Distell is Africa’s leading producer and marketer of wines, spirits, ciders and other ready-to-drink  beverages that are sold throughout the world.

The multinational brewing and beverage company said its operations in the Botswana, Lesotho, Namibia and Eswatini (BLNE) regions were also affected by specific country bans on alcohol sales and more than 50 percent of revenues were generated from Namibia where there was a ban on alcohol. 

As a result revenues and volumes were adversely affected by 14.9 percent and 20.4 percent, respectively, in those regions. 

However, the group’s Africa business outside of BLNE proved resilient, and was led by Kenya Wine Agencies (KWAL). 

“Comparative revenues are up 2.3 percent while volumes declined by 12 percent,” the group said. 

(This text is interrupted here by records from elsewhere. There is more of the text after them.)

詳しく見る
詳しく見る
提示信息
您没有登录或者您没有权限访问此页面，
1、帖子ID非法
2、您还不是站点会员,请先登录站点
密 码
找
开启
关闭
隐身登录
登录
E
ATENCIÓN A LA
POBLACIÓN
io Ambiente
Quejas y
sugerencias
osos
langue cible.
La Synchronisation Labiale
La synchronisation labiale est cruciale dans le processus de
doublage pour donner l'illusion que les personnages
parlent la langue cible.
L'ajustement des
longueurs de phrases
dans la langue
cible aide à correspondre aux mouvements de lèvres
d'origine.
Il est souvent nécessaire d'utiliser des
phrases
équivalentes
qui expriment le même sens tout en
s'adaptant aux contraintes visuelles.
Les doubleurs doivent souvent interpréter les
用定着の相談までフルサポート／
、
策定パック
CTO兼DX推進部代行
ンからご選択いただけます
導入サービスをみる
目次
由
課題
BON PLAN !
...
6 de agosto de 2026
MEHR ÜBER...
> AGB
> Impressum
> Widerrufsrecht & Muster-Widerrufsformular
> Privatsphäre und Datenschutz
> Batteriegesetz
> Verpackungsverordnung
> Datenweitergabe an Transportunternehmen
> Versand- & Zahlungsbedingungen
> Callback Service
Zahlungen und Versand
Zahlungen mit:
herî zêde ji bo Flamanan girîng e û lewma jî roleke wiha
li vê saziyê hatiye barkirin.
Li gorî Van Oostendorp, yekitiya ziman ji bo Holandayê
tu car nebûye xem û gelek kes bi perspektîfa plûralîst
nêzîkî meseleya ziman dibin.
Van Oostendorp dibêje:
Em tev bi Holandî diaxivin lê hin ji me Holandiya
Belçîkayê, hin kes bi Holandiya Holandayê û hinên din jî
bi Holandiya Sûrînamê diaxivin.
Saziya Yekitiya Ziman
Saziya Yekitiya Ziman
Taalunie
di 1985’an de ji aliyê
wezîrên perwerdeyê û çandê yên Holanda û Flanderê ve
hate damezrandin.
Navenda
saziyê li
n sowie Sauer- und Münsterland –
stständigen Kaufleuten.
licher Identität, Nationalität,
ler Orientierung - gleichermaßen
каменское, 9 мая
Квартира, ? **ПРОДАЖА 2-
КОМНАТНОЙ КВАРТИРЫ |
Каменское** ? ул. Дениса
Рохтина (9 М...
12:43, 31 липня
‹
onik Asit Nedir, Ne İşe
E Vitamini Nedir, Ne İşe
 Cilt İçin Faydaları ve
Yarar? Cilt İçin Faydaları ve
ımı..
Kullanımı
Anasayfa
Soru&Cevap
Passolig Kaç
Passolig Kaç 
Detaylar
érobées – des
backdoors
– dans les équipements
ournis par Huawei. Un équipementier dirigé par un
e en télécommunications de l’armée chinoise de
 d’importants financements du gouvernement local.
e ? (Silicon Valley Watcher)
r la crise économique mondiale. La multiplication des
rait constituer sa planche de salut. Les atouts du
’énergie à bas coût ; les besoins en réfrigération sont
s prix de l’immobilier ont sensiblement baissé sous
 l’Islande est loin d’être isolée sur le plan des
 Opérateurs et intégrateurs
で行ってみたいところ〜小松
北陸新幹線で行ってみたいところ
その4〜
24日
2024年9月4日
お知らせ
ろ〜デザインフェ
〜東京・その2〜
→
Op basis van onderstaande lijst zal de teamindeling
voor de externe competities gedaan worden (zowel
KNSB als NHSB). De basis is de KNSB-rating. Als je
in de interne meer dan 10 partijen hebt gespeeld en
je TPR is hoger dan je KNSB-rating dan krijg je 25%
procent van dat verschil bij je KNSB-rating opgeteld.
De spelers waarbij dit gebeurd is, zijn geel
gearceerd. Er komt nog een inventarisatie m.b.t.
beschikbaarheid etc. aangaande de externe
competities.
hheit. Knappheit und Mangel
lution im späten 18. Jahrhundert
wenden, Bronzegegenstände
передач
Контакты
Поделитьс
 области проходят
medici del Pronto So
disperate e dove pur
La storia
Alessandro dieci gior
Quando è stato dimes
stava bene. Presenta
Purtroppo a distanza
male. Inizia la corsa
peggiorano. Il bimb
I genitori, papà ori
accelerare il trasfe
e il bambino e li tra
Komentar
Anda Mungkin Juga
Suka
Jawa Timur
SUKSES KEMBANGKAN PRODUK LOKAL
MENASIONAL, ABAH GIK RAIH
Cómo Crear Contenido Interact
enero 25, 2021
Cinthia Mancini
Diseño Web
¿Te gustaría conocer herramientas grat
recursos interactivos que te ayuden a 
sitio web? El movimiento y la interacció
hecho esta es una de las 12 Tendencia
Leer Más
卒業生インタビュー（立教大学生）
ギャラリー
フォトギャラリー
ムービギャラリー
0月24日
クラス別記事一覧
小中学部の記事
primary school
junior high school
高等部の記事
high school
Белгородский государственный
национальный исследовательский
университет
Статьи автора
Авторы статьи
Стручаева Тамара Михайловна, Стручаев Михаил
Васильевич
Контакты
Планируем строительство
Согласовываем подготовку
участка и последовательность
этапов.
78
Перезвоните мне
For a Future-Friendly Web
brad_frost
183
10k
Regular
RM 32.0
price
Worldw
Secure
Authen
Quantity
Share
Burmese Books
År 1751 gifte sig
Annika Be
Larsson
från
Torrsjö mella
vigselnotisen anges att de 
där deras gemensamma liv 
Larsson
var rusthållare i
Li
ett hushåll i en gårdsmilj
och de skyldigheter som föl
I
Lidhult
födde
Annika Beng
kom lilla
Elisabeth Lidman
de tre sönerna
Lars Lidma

Its international operations were also negatively impacted earlier in the period as the restricted export of Amarula from South Africa also contributed to overall revenues and volumes declining by 10.3 percent and 15.4 percent, respectively. 

The group affirmed its trading statement, which was published on May 15, whereby it said it expected its basic earnings per share (Eps) to decline by between 45 percent and 65 percent for the year to end June, down from last year’s Eps of 396.5 cents a share. 

Its headline earnings per share (Heps) was expected to be between 60 percent and 80 percent lower compared to 652.9c reported last year. 

Distell will release its results on August 27.